Sacrifiquei não só o silêncio, como sobretudo, sacrifiquei a comodidade, porque táxi, é só estender a mão, enquanto Uber .... Foi um rolo, porque estávamos em uma praça grande e a minha amiga tinha que dar um endereço certo para o Uber nos encontrar no lugar correto. Acabamos conseguindo, esperamos uns dez minutos, foi possível identificar o carro e, finalmente, embarcamos.
O casal foi no banco de trás e eu fui na frente com o motorista. Talvez por causa disto, foi para mim que ele se virou, perguntando: “Tem uma parada intermediária, não tem?” Fiz cara de espanto e não disse nada, não só porque o silêncio costuma ser a melhor resposta, mas também porque pelo tempo que minha amiga tinha ficado em cima do celular, eu achava que todas as informações já tinham sido dadas, e eu temia protesto e reclamação. Notando o meu silêncio, o motoristas tentou se justificar: “É que para nós, aqui no aplicativo, não aparece nada. Só diz que tem uma parada intermediária, mas não diz onde é que é. A gente tem que se precaver, não é?” E começou a falar dos diversos problemas que tinha enfrentado recentemente: em um caso, um passageiro tinha pedido para ele subir uma ladeira íngreme em dia de chuva, no outro ele tinha tido que subir um morro, entrando em uma comunidade carente.

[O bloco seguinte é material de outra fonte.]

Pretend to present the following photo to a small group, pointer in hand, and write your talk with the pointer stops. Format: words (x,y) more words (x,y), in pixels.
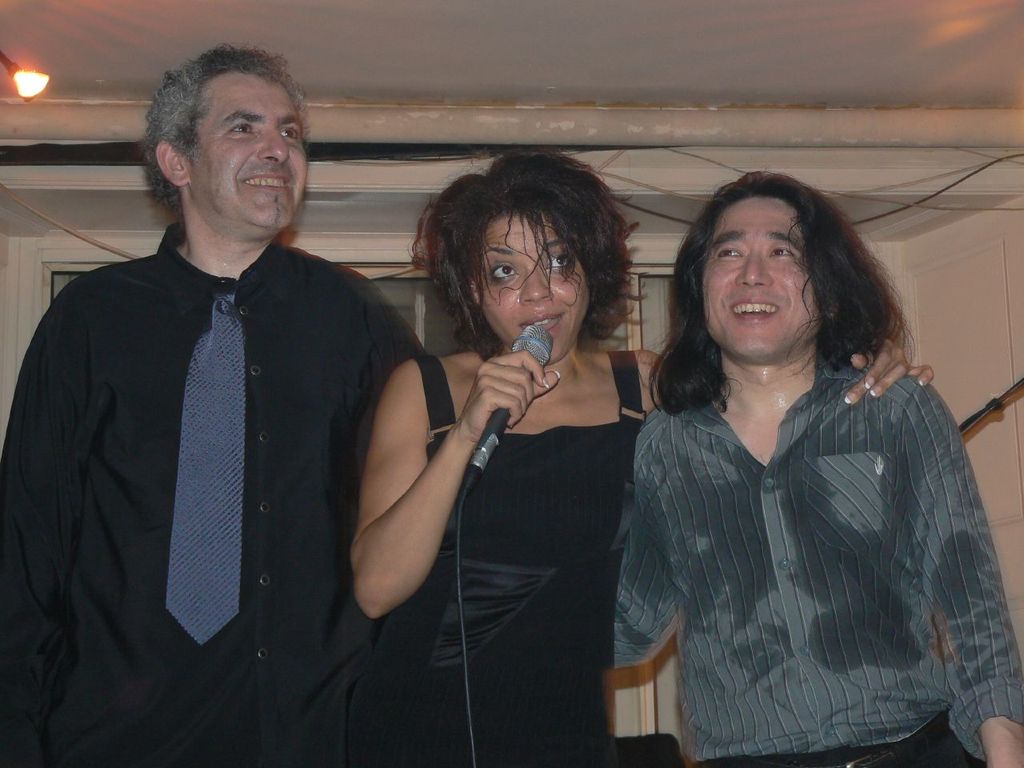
In this image we can see a woman (505,450) is standing and holding a mic (486,449) in her hand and there are two other men (311,406). In the background (354,241) we can see a light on the left side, wall (306,216), doors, cables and a pole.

Escutei tudo pacientemente e tranquilizei o motorista: desta vez ia ser tão somente uma pequena variante do trajeto planejado.
Meu amigo no banco de trás continuava calado, mas minha amiga, concordando com tudo que o motorista dizia, acrescentou: “Vocês são uns heróis. Trabalhando nesta falta de segurança, ainda por cima à noite. Recentemente peguei um motorista que tinha sido parado por um homem armado. Ele disse que acelerou o carro e passou por cima. Agora está sofrendo um processo por atropelamento intencional.”
“A senhora vê? É o Brasil de hoje. O bandido vira vítima, e a vítima acaba tendo que indenizar o bandido. Está tudo ao contrário!” foi o comentário.
Fez-se um minuto de silêncio. Mas, a alegria durou pouco, porque o motorista, olhando o celular, dirigiu-se à minha amiga, e apontando a tela do aparelho, disse: “A senhora aqui pelo meu aplicativo tem nota alta. É raro encontrar passageiro com nota tão alta assim.”
“É que eu nunca crio dificuldade. Mesmo quando o motorista é grosso, ou fala pouco, eu atribuo tudo ao stress de dirigir neste tráfego maluco, problema de todo lado: guarda, multa e engarrafamento.”
Diga-se, de passagem, que o motorista sistematicamente atravessava todos os sinais vermelhos. A coisa era tão acintosa, que o meu amigo, saindo do seu mutismo, não se conteve: “Você não gosta de sinal vermelho, não é?”
“É que aqui, nesta área, não tem pardal. Além disso, a esta hora da noite o tráfego já não está mais tão intenso.”
“E tem também a questão da segurança. Parar na pista, facilita o assalto.” ajuntou a minha amiga.
A esta altura já estávamos chegando na minha residência. Agradeci e me despedi. Enquanto subia no elevador eu pensava: está tudo ao contrário, nisto o motorista tem razão. Nota boa para ela dar nota boa para ele. De que vale mesmo esta nota? A avaliação, na verdade, não existe. Existe é um jogo de faz-de-conta que possivelmente é o objetivo de tudo. Manter a ilusão do domínio e do controle de um mundo totalmente descontrolado.